Boris Eldagsen does not accept Sony World Photo Award: Height of Creation – Culture

Sometimes cheekiness is the best argument. Berlin photographer and artist Boris Eldagsen refused a Sony World Photo Award last week. He won the open competition in the “Creative” category with a picture of two women that looks as if it was created in the first half of the 20th century. The picture is not a photo, he said, but was created with the help of programs belonging to the new generation of generative artificial intelligence. In the run-up to the award, he had tried to initiate a debate with the jury and the World Photography Organization. After his appearance at the ceremony, she removed him from the list of awardees and switched to “no comment” mode. The debate will be held elsewhere and on other channels, it said.

It’s not that easy to control, neither for the World Photo Organization nor for Boris Eldagsen. It belongs next to Julian van Dieken and Charlie Engman to the pioneers of AI-generated photo art. Hardly anyone knows them, otherwise Eldagsen’s refusal to award the prize would have caused more excitement. Because the gesture is reminiscent of the actions with which art stars exposed the art market. In 2018, Banksy had built a shredder into the frame of one of his pictures, which featured the “Girl with a Balloon” at an auction cut into strips. A year later, Maurizio Cattelan glued three bananas to the wall at the Art Basel Miami art fair. The art market reacted with its very own sense of humour. Banksy’s shredded picture fetched almost 19 million euros on the secondary market, making it his most expensive work to date. Cattelan’s bananas went for $120,000 each.

Are computers creative?

There has been a lack of humor in the AI ​​photo debate so far. Which also has to do with the fact that this is about much more fundamental things than the morality of money. What makes Boris Eldagsen’s action particularly interesting is that he didn’t just want to embarrass the World Photography Organisation. Many institutions that are supposed to vouch for the authenticity of photos are currently falling for fake AI images. For example, many media complied Image of the Pope in a hip hop puffer coat for real. In Australia, absolutely.ai won a regional photo contest with a surfer image from their Image AI.

The really interesting thing about the debate surrounding Eldagsen’s picture is that the World Photography Organization still gave him the win after he reported that it was an AI picture. If one were to strictly follow copyright law, Eldagsen’s work would definitely be a work of art that he created.
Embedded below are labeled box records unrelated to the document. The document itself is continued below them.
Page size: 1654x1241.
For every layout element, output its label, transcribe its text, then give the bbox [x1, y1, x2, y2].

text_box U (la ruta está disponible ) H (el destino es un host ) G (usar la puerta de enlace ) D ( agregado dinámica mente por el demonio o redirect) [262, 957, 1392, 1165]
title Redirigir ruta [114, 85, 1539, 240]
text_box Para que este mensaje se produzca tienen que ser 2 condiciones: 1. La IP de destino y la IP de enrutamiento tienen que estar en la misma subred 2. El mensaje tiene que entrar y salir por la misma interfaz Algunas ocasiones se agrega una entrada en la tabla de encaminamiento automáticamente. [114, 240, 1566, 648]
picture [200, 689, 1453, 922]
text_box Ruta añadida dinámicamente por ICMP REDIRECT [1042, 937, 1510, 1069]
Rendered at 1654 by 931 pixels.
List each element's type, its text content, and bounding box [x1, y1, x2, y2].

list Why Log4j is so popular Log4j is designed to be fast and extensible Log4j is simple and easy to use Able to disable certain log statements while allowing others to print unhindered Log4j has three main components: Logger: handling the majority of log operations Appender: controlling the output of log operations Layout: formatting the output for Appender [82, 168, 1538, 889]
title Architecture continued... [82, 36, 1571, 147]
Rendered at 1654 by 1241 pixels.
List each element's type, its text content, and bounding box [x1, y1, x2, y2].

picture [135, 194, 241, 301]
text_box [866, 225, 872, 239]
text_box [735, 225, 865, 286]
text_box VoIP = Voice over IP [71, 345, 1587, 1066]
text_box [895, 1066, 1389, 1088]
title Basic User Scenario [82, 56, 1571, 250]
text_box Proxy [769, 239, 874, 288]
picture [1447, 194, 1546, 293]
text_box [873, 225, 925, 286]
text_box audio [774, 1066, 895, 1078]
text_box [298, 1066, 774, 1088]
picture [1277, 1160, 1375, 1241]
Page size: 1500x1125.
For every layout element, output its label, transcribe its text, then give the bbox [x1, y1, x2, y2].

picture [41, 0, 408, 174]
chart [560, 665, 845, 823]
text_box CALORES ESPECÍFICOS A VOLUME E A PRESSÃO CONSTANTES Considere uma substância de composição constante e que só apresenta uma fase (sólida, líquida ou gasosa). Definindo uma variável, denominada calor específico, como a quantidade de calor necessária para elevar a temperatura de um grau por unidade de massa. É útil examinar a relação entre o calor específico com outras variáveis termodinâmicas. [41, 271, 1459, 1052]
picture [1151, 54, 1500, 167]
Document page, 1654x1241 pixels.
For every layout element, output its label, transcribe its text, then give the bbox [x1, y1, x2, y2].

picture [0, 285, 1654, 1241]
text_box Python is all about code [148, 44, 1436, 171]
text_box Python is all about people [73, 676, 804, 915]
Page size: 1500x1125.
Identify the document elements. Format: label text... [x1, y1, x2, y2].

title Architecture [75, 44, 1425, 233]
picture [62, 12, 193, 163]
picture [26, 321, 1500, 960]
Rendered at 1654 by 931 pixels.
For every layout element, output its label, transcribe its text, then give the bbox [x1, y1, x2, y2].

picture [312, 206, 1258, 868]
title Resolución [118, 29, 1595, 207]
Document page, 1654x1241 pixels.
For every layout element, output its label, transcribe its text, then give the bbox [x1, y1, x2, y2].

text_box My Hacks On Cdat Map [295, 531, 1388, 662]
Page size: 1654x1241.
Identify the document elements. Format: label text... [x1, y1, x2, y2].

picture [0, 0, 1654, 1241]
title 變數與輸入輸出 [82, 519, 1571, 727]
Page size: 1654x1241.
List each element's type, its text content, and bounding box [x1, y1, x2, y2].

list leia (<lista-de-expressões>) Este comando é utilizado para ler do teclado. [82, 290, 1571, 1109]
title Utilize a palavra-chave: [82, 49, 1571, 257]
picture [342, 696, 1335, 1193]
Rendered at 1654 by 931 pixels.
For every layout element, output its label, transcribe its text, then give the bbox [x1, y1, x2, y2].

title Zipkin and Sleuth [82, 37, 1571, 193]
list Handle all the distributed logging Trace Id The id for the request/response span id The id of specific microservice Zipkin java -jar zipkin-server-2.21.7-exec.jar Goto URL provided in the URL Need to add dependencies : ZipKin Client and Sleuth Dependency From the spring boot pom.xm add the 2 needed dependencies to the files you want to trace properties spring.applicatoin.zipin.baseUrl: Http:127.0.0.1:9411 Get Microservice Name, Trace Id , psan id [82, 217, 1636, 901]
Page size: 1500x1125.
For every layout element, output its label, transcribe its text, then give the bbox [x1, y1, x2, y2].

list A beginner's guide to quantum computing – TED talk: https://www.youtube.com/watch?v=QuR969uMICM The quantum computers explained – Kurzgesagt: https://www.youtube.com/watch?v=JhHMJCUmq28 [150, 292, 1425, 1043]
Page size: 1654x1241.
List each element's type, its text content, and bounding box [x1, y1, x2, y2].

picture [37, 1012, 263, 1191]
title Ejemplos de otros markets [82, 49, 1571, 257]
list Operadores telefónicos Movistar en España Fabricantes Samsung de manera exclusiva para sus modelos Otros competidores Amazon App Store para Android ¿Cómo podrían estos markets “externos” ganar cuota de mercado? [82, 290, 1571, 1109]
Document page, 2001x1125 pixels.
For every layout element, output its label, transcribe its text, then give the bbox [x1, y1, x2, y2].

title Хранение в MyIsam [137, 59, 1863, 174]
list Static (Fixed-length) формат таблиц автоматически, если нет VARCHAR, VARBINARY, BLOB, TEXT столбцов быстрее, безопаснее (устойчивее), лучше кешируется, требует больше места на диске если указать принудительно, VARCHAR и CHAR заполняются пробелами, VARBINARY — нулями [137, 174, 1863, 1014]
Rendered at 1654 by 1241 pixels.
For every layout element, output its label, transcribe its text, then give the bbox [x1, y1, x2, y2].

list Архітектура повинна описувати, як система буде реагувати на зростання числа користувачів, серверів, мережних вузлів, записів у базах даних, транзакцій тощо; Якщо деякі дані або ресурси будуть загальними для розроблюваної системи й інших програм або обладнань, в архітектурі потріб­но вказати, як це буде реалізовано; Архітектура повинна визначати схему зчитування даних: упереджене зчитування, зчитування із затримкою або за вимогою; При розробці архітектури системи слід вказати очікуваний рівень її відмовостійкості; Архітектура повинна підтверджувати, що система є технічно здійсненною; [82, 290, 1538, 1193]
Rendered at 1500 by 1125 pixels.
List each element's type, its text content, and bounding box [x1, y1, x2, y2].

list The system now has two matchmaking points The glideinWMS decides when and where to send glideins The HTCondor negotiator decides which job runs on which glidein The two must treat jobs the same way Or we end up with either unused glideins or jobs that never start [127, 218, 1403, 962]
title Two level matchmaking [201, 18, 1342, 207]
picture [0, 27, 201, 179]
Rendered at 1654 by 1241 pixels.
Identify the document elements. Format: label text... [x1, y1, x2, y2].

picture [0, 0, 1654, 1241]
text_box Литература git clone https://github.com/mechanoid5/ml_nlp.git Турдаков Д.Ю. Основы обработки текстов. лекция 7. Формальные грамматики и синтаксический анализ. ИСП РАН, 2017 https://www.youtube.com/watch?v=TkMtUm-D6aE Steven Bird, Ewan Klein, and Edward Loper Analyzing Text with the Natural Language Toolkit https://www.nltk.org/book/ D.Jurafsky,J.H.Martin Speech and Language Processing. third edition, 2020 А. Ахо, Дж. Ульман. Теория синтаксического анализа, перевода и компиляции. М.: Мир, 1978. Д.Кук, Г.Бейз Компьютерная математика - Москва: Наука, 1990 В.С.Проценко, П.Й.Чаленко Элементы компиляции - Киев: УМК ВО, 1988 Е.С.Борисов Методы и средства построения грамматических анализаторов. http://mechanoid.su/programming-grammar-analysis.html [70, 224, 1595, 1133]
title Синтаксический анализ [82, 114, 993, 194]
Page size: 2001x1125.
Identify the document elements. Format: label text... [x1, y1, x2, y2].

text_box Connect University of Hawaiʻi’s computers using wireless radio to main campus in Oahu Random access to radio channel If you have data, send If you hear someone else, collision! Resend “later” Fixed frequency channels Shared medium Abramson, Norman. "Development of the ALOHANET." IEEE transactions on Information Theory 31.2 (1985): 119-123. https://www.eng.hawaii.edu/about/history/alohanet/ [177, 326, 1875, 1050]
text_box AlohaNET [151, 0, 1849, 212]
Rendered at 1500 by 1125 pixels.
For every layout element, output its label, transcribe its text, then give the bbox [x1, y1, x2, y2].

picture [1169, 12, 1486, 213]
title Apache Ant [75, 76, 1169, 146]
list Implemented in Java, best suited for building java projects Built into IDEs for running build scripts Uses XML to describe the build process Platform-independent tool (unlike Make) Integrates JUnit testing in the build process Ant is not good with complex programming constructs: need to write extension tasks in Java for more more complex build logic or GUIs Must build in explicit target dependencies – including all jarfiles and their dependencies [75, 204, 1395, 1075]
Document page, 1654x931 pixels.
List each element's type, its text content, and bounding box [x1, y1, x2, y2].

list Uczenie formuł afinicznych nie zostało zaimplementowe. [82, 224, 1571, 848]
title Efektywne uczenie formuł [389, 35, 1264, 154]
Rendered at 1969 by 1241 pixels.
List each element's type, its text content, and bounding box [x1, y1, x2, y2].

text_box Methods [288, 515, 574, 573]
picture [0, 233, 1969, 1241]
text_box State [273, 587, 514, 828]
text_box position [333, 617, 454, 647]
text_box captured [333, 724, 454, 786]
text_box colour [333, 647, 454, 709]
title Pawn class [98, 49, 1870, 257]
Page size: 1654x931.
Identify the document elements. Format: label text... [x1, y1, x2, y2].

He writes that he has a “50 to 80 percent share” in the creation of such a picture. He sees himself more as a director than as a photographer. Because artists like him, van Dieken or Engman not only give one or two instructions to their image AI, but also subject such images to several passes, provide their “prompts” with technical terms and use several programs. This means that the so-called “creative height” required by German copyright law has been reached. According to the Federal Court of Justice, this is not determined by law, but by “the opinion of expert circles that an artistic achievement exists.”

The World Photography Organization saw it that way too. “Various experimental approaches to image design are welcome in the “Creative” category of the open competition, from cyanotypes and rayographies to the most modern digital processes,” she replies when asked. “Following our correspondence with Boris and the assurances he gave, we felt his entry met the criteria for this category and we supported his participation.” Eldagsen, however, is concerned with something else. He wants AI images to be recognized as an independent form and treated as such. Only then can art history and the public clarify the questions raised by these images. How much part must man have in a work to claim creation as his own? What about the works from which an AI generates its images? Are machines creative? In any case, there are still no answers.